Le vote des délégués dimanche devrait entériner la désignation de Fabien Roussel comme nouveau secrétaire national, mardi par la commission des candidatures du parti. Il succèdera à Pierre Laurent, en poste depuis 2010, qui devrait devenir président du Conseil national, le parlement du parti.
"Lors des congrès des fédérations départementales les deux derniers week-ends, les communistes ont exprimé la volonté qu'on s'entende, on avait donc une responsabilité", explique à l'AFP Fabien Roussel, député du Nord.
"Pierre Laurent a fait deux mandats, on ne peut pas du jour au lendemain accepter que son travail soit réduit à néant, c'est normal qu'il veuille garder une influence", explique-t-on dans l'entourage du sénateur de Paris.
"Il ne sera pas numéro 2, il n'y aura pas de direction bicéphale", assure cependant le porte-parole du PCF, Olivier Dartigolles.
Mais le Congrès ne sera pas une simple chambre d'enregistrement de ce nouveau rapport de forces dans un parti relégué à la marge après son absence aux deux dernières présidentielles et son faible score aux législatives de 2017.
Car si les âpres discussions sur l'équipe de direction et la stratégie ont permis d'aboutir à un compromis, elles devraient se poursuivre.
Le "Manifeste pour un PCF du XXIe siècle" soutenu par Fabien Roussel et qui a battu, début octobre dans un vote des adhérents, le texte de Pierre Laurent (42,1 contre 37,9% des voix), a déjà été "très largement modifié" via quelque 3.000 amendements, de l'aveu même du premier. D'autres suivront ce weekend.
- "Parler à la société" -
Les cadres des différentes fédérations et des instances nationales débattront par exemple, pour peut-être l'atténuer, du bilan très critique des dernières années de la direction dressé par le "Manifeste".

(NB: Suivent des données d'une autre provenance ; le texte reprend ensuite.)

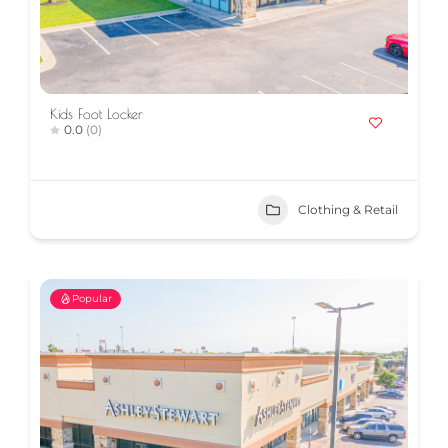
Kids Foot Locker
0.0
(0)
Clothing & Retail
Popular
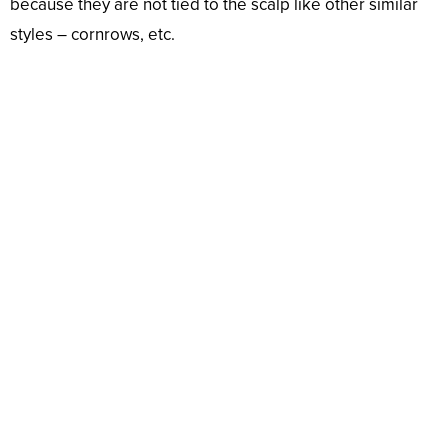
because they are not tied to the scalp like other similar
styles – cornrows, etc.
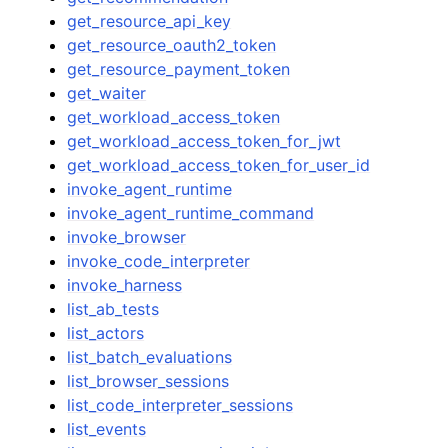
get_resource_api_key
get_resource_oauth2_token
get_resource_payment_token
get_waiter
get_workload_access_token
get_workload_access_token_for_jwt
get_workload_access_token_for_user_id
invoke_agent_runtime
invoke_agent_runtime_command
invoke_browser
invoke_code_interpreter
invoke_harness
list_ab_tests
list_actors
list_batch_evaluations
list_browser_sessions
list_code_interpreter_sessions
list_events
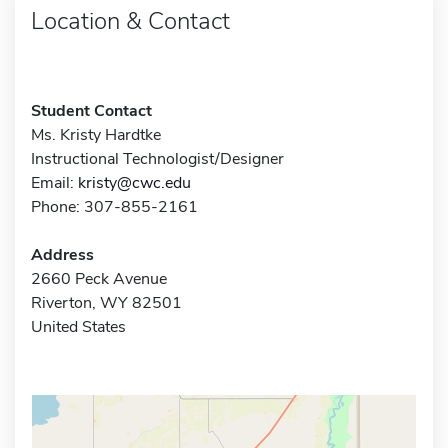
Location & Contact
Student Contact
Ms. Kristy Hardtke
Instructional Technologist/Designer
Email:
kristy@cwc.edu
Phone: 307-855-2161
Address
2660 Peck Avenue
Riverton, WY 82501
United States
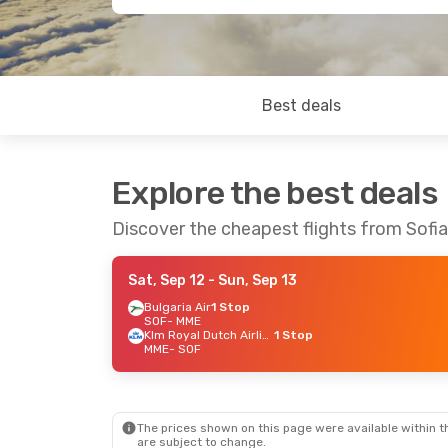
Best deals
Explore the best deals
Discover the cheapest flights from Sofia
Sat, Sep 12
- Sun, Sep 13
Bulgaria Air
1 Stop
SOF
- MME
Klm Royal Dutch Airlines
1 Stop
MME
- SOF
The prices shown on this page were available within th
are subject to change.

Le député communiste du Nord Fabien Roussel, à l'Assemblée nationale, le 3 avril 2018
AFP/Archives
Ils examineront aussi la proposition par ce texte d'une fière et franche affirmation des communistes, notamment à travers la présentation de candidats autonomes à toutes les élections, dont la présidentielle de 2022.
Selon Pierre Laurent, "le PCF est un des acteurs politiques mais n'est plus un parti d'avant-garde, cette conception est dépassée". "Le PCF ne peut pas à lui seul renverser les tables", abonde Olivier Dartigolles.
"Parler aux autres formations politiques c'est important, mais le travail premier d'un parti c'est de parler à la société", estime pourtant Ian Brossat.
La question de l'autonomie des communistes aux européennes, que ce jeune adjoint au maire de Paris et soutien de Fabien Roussel mène pour cette élection, est emblématique des débats internes, et sera définitivement tranchée au Congrès.
Fabien Roussel promet de son côté vouloir "travailler dans la confiance", tout en écartant l'hypothèse que le texte vainqueur soit "dénaturé".
Le spectre de la division pourrait finalement surgir d'une éventuelle liste concurrente élaborée par les représentants du texte arrivé en troisième position, "Pour un printemps du communisme" (11,9% des voix), favorable à un rapprochement avec La France insoumise.
La députée des Hauts-de-Seine Elsa Faucillon, l'une de ses signataires, a notamment critiqué "les petits arrangements au sommet" entre Pierre Laurent et Fabien Roussel, qui assure lui avoir proposé de participer à l'équipe dirigeante. Une liste peut être déposée jusque dans la nuit de samedi à dimanche.